Maybe in some optimization tool there exist algorithm to do this, because it could be useful for brute force method. Code below adds a column which shows "the value of biggest digit", it can be ignored:
import numpy as np
val=np.arange(15)
options=[2,2,3]
print(val)
print(options)
opt = options + [1] # Assumes options to be a list
opt_cp = np.flip(np.cumprod(np.flip(np.array(opt))))
ret = np.floor_divide(val[:,np.newaxis], opt_cp[np.newaxis,:])

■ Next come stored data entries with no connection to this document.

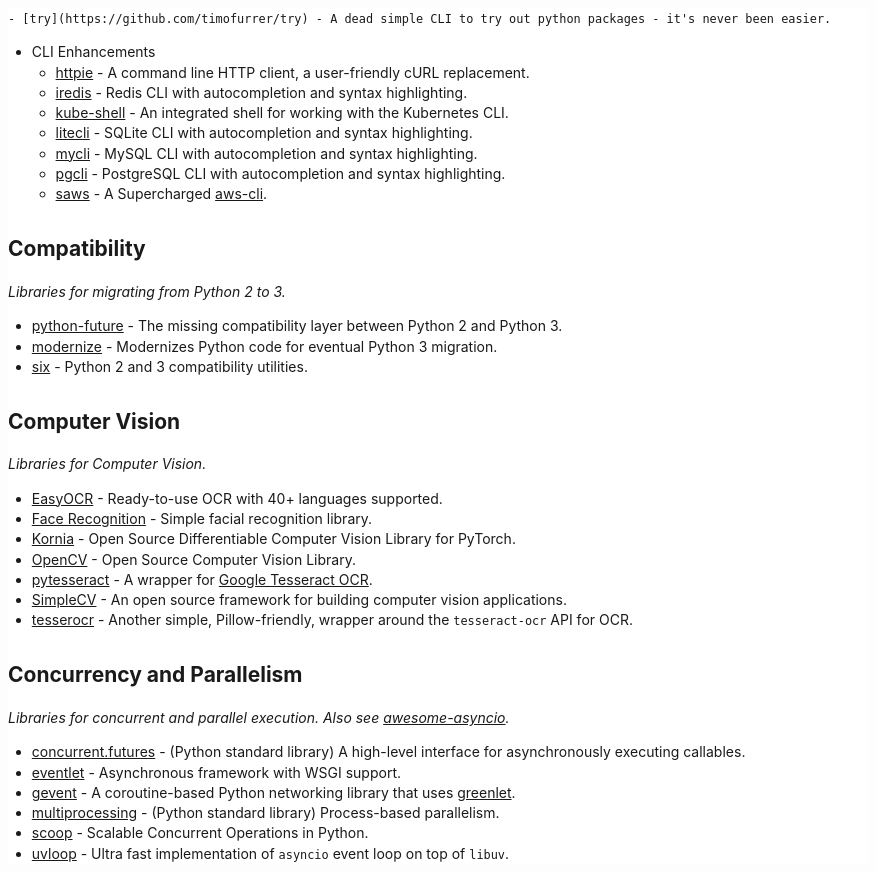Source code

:     - [try](https://github.com/timofurrer/try) - A dead simple CLI to try out python packages - it's never been easier.
* CLI Enhancements
    - [httpie](https://github.com/jakubroztocil/httpie) - A command line HTTP client, a user-friendly cURL replacement.
    - [iredis](https://github.com/laixintao/iredis) - Redis CLI with autocompletion and syntax highlighting.
    - [kube-shell](https://github.com/cloudnativelabs/kube-shell) - An integrated shell for working with the Kubernetes CLI.
    - [litecli](https://github.com/dbcli/litecli) - SQLite CLI with autocompletion and syntax highlighting.
    - [mycli](https://github.com/dbcli/mycli) - MySQL CLI with autocompletion and syntax highlighting.
    - [pgcli](https://github.com/dbcli/pgcli) - PostgreSQL CLI with autocompletion and syntax highlighting.
    - [saws](https://github.com/donnemartin/saws) - A Supercharged [aws-cli](https://github.com/aws/aws-cli).

## Compatibility

*Libraries for migrating from Python 2 to 3.*

* [python-future](http://python-future.org/index.html) - The missing compatibility layer between Python 2 and Python 3.
* [modernize](https://github.com/PyCQA/modernize) - Modernizes Python code for eventual Python 3 migration.
* [six](https://pypi.org/project/six/) - Python 2 and 3 compatibility utilities.

## Computer Vision

*Libraries for Computer Vision.*

* [EasyOCR](https://github.com/JaidedAI/EasyOCR) - Ready-to-use OCR with 40+ languages supported.
* [Face Recognition](https://github.com/ageitgey/face_recognition) - Simple facial recognition library.
* [Kornia](https://github.com/kornia/kornia/) - Open Source Differentiable Computer Vision Library for PyTorch.
* [OpenCV](https://opencv.org/) - Open Source Computer Vision Library.
* [pytesseract](https://github.com/madmaze/pytesseract) - A wrapper for [Google Tesseract OCR](https://github.com/tesseract-ocr).
* [SimpleCV](https://github.com/sightmachine/SimpleCV) - An open source framework for building computer vision applications.
* [tesserocr](https://github.com/sirfz/tesserocr) - Another simple, Pillow-friendly, wrapper around the `tesseract-ocr` API for OCR.

## Concurrency and Parallelism

*Libraries for concurrent and parallel execution. Also see [awesome-asyncio](https://github.com/timofurrer/awesome-asyncio).*

* [concurrent.futures](https://docs.python.org/3/library/concurrent.futures.html) - (Python standard library) A high-level interface for asynchronously executing callables.
* [eventlet](http://eventlet.net/) - Asynchronous framework with WSGI support.
* [gevent](http://www.gevent.org/) - A coroutine-based Python networking library that uses [greenlet](https://github.com/python-greenlet/greenlet).
* [multiprocessing](https://docs.python.org/3/library/multiprocessing.html) - (Python standard library) Process-based parallelism.
* [scoop](https://github.com/soravux/scoop) - Scalable Concurrent Operations in Python.
* [uvloop](https://github.com/MagicStack/uvloop) - Ultra fast implementation of `asyncio` event loop on top of `libuv`.
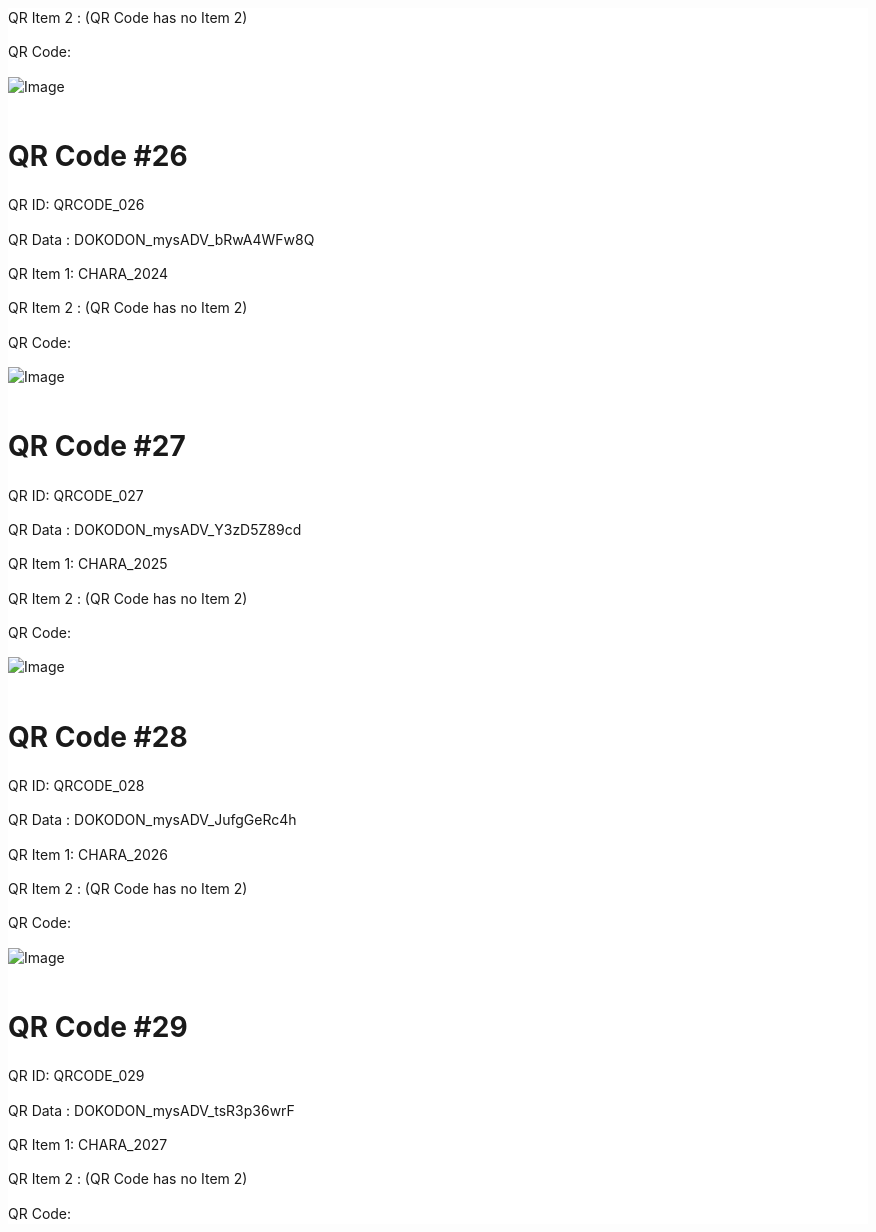 QR Item 2 : (QR Code has no Item 2)

QR Code:

![Image](/qrs/QRCODE_025.png)
# QR Code #26
QR ID: QRCODE_026

QR Data : DOKODON_mysADV_bRwA4WFw8Q

QR Item 1: CHARA_2024

QR Item 2 : (QR Code has no Item 2)

QR Code:

![Image](/qrs/QRCODE_026.png)
# QR Code #27
QR ID: QRCODE_027

QR Data : DOKODON_mysADV_Y3zD5Z89cd

QR Item 1: CHARA_2025

QR Item 2 : (QR Code has no Item 2)

QR Code:

![Image](/qrs/QRCODE_027.png)
# QR Code #28
QR ID: QRCODE_028

QR Data : DOKODON_mysADV_JufgGeRc4h

QR Item 1: CHARA_2026

QR Item 2 : (QR Code has no Item 2)

QR Code:

![Image](/qrs/QRCODE_028.png)
# QR Code #29
QR ID: QRCODE_029

QR Data : DOKODON_mysADV_tsR3p36wrF

QR Item 1: CHARA_2027

QR Item 2 : (QR Code has no Item 2)

QR Code:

ret[:,1:] = np.remainder(ret[:,1:], np.array(opt[:-1])[np.newaxis,:])
inds = ret[:,1:]
print(inds)
You could also use numpy's N-dimensional mesh grid functions.
E.g.
np.mgrid[0:2,0:2,0:2].reshape((3, 8)).T
array([[0, 0, 0],
[0, 0, 1],
[0, 1, 0],
[0, 1, 1],
[1, 0, 0],
[1, 0, 1],
[1, 1, 0],
[1, 1, 1]])
or
np.stack(np.meshgrid(range(2), range(2), range(2), indexing='ij')).reshape(3, -1).T
or in general for any P, V:
np.mgrid[[slice(0, V)]*P].reshape((P, -1)).T
or
np.stack(np.meshgrid(*[range(V)]*P, indexing='ij')).reshape((P, -1)).T
There must be a more obvious way but I can't think what.